Rob Gifford
China Editor, The Economist
Rob Gifford
China Editor, The Economist
Biography
An NPR Foreign Correspondent and China Editor of The Economist magazine, Rob Gifford authored the critically acclaimed China Road: A Journey into the Future of a Rising Power. Gifford speaks fluent Mandarin Chinese and he has traveled from Tibet to the Muslim Northwest, to the border with North Korea filing news and feature stories for NPR News. Gifford also travels widely in East Asia for NPR, covering elections in Taiwan and East Timor and diplomatic visits to North Korea, and produced a range of features on everything from Christian missionaries in Mongolia to Internet start-ups in Hong Kong.
Shortly following the events of 9/11, Gifford flew to Pakistan for the first of many reporting trips to the region.
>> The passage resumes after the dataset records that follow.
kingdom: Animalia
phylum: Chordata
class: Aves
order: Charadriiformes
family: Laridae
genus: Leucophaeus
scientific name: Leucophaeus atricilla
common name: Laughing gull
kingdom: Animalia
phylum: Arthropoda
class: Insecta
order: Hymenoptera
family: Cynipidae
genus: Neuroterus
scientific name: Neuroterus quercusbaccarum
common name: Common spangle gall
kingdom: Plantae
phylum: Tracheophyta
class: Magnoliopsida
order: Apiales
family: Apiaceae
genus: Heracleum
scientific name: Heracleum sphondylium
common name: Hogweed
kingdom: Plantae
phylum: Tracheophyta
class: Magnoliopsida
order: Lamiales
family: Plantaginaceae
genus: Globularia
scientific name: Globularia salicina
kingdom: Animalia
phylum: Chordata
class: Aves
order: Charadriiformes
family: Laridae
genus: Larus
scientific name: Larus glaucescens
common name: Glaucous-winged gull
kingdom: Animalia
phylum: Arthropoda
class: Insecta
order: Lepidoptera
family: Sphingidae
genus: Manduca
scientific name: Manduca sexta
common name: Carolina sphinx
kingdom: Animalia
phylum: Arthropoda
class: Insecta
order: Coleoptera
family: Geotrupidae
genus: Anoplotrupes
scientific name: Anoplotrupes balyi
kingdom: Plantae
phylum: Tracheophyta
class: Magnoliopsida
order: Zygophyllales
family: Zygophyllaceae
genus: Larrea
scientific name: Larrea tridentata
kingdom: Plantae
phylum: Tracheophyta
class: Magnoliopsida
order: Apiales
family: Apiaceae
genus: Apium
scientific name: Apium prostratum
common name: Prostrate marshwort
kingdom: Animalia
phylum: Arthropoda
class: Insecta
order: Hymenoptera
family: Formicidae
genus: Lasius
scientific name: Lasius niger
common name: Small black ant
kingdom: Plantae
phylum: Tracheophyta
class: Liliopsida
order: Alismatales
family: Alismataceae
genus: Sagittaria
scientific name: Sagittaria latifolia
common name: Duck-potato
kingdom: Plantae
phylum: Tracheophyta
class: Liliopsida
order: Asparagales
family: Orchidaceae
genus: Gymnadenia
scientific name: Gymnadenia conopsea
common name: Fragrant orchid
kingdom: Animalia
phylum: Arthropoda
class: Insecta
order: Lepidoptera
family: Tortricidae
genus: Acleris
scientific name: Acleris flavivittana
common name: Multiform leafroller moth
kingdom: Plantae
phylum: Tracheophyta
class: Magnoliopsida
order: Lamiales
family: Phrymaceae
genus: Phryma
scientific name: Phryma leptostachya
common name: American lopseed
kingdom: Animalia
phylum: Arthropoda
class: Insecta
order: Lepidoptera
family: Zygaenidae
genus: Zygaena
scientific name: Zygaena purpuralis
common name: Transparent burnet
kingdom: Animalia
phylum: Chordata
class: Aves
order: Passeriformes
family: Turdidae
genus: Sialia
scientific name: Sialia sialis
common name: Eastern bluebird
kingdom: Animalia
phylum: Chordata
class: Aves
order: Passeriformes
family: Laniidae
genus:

Since then, he has continued to widely report on varied Islamic issues from Indonesia, Malaysia, and the Southern Philippines.
Gifford was born and raised in the UK where he worked for three years at the BBC World Service before moving to the US in 1994 to attend graduate school. He also spent two years at NPR member station WGBH in Boston. He holds a BA in Chinese Studies from Durham University, UK, and an MA in Regional Studies (East Asia) from Harvard University.
Speech Topics
China Road
China Road records a two month journey along Route 312, the Chinese equivalent of Route 66. The road flows three-thousand miles from east to west, passing through the factory towns of the coastal areas, through the rural heart of China, then up into the Gobi Desert, where it merges with the old Silk Road. The highway witnesses every part of the social and economic revolution that is turning China upside down.
Gifford tells the story of his journey through the lives of the colorful Chinese characters he meets along the way: garrulous talk show hosts and ambitious yuppies, impoverished peasants and tragic prostitutes, cell phone salesmen, AIDS patients and Tibetan monks. Using the road trip as a prism to view modern China, he asks bigger questions about where China is going, who the Chinese people are, and whether we in the West should be concerned about China’s rise.